My partner  plus a couple of other friends were listening to this conversation and now, with one voice, they urged me to seek treatment. What after all had I got to lose?

My reluctant answer: nothing very much.

So I followed the advice and, one Friday morning last September, walked into Moorfield Eye Hospital unannounced. To my surprise, the receptionist treated my sudden appearance as perfectly normal and directed me to the out-patient’s department where, after a ten-minute delay, my details and the purpose of my visit were noted and I was directed to an adjacent waiting area where some twenty others were already seated. I had brought the Penguin edition of Boethius to console me during what I was sure would be a near eternity of enforced idleness, but had barely had time to read through the opening verses of Book 1 before being interrupted by a nurse who bore me away for a preliminary assessment of my state of health. Then came a second period of waiting in a different area, before I was once again led away, this time, for an eye test. Third and fourth episodes of waiting and examination followed - each in a different location of the out-patients’ department, whose layout is sufficiently bewildering to dispel any confidence the uninitiated might have about their navigational skills. This first visit lasted for about four hours, long enough for my sense of direction to abandon me entirely so that, despite a respectable amount of signage, I had to ask for directions to the exit. Nevertheless, when I finally made my way out, I carried with me, in addition to  the news that I would need minor surgery, a brace of appointments, the first for a preliminary medical check-up, and the second for the main event.

The last of these took place a few hours ago and I am now seated before the computer, minus an unpleasant cyst and with a very large patch over one eye, held in place by numerous lengths of white tape which I am instructed not to remove until the morrow.
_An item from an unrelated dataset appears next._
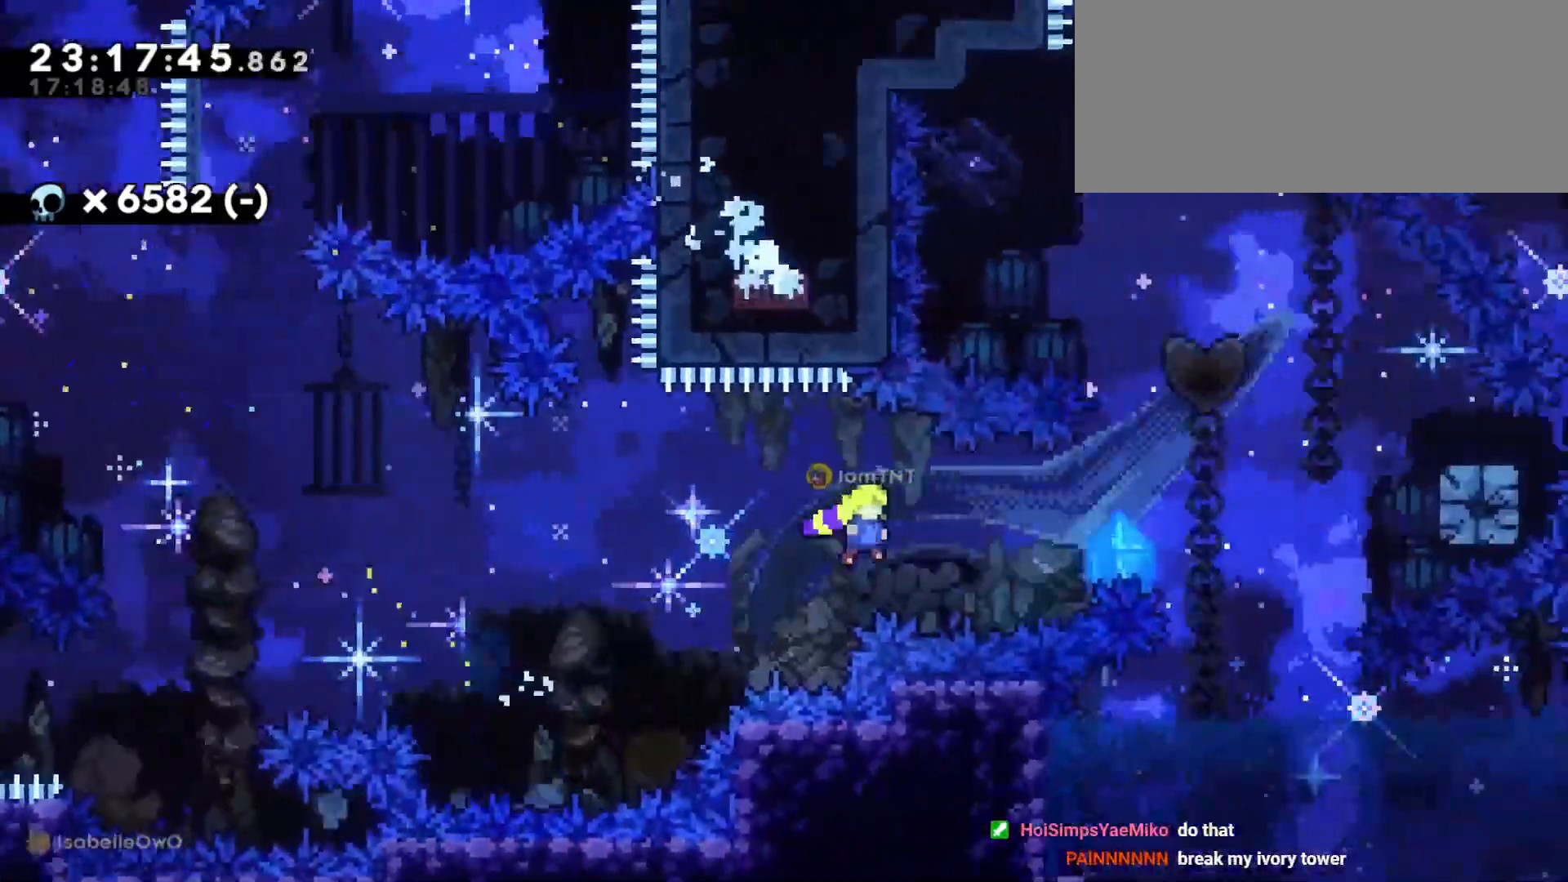
{"keys": ["d"], "events": [[100, "jump", "up"], [116, "dash", "down"], [266, "dash", "up"], [300, "w", "up"]]}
En route home, I felt like the very incarnation of Dickens infamous headmaster of Dotheboys Hall because, in addition to having only one (visible) eye, the blank side of my face was much wrinkled and patched up, which gave me a very sinister appearance, especially when I smiled.
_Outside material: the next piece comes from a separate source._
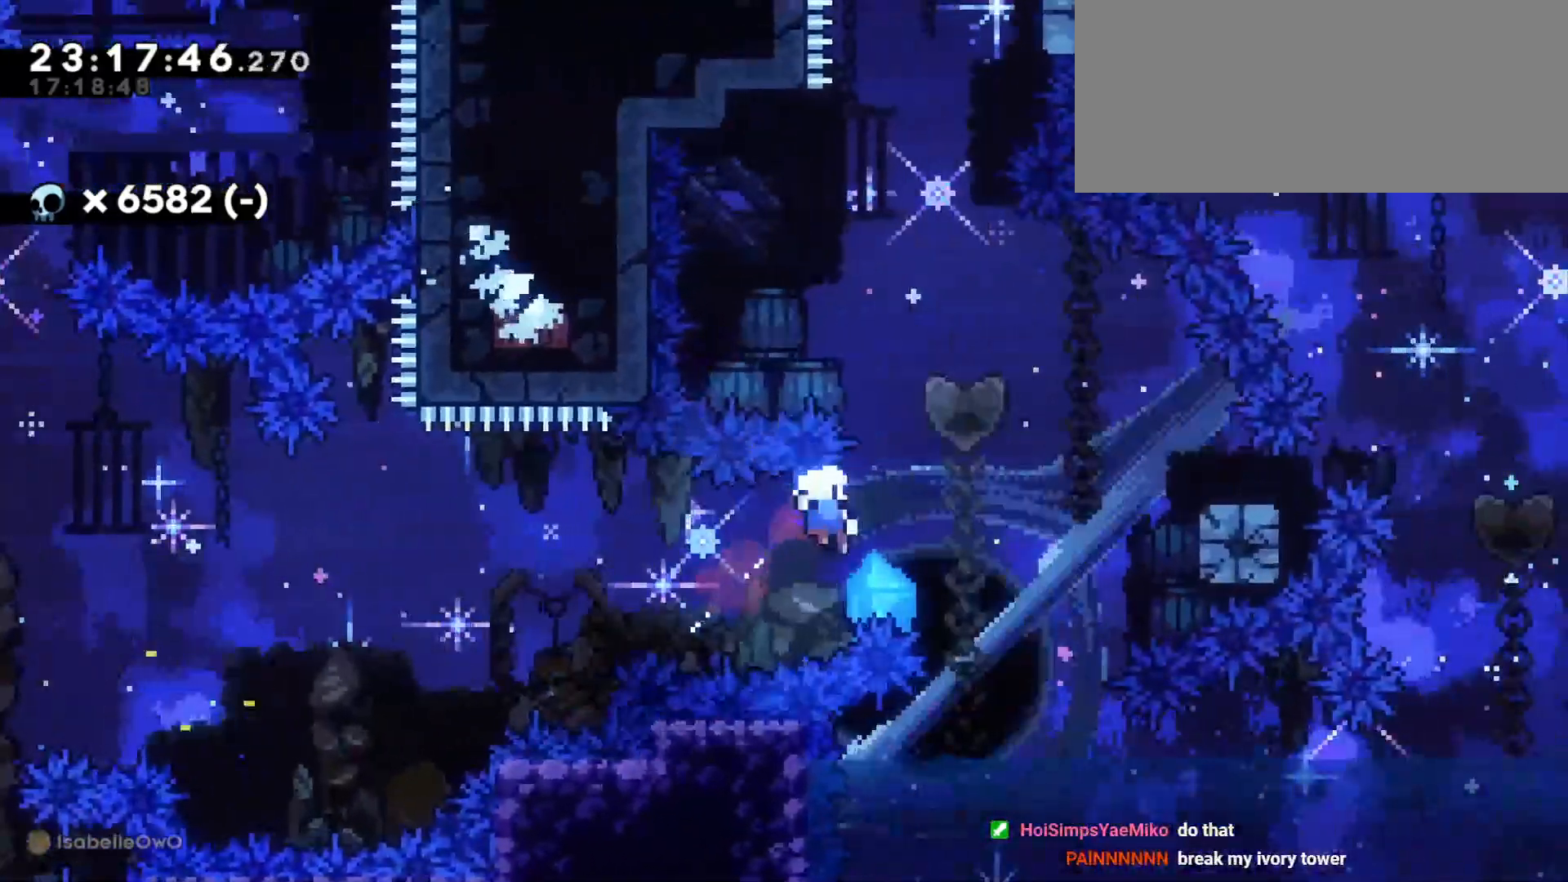
{"keys": [], "events": [[150, "d", "up"]]}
None of that matters, of course.

What does matter is that the manner in which all the staff of Moorfield Eye Hospital dealt with me could not, in my view, be bettered. The organization works not so much like a well-oiled machine, for machines are impersonal and can offer no tenderness or humour, still less awareness of pain, but it was more the epitome of what one imagines a hospital should be: a place where skill, compassion and efficiency combine in the service of the people. This is the same, magnificent NHS that is odiously hounded by the right-wing gutter-press and repeatedly traduced by Tories bent on breaking it up and delivering the pieces to private profiteers. Both have seized with delight on the problems at Stafford Hospital, thereby fostering the patently false idea that it represents the NHS as a whole. By contrast, when it comes to awarding fat contracts to the private sector, our coalition government studiously avoids drawing a generally adverse conclusion about  the likes of  G4S and Serco, companies under scrutiny for over-charging the government and false accounting.

Before embarking on my recent brief experience of the NHS at Moorfield, I harboured no small degree of scepticism, if not about the level of expertise, then certainly about the waiting times, bureaucracy and quality of patient-care I would encounter. Instead, I have come away proud and grateful to live in a country capable of offering such exemplary service to someone who, literally, walks in off the street. In a world that continues to be driven by crass neo-liberal values, NHS is something rare and precious. We must do all we can to keep it; and if, by the next election, it has been largely sold off, then we must fight to take it back.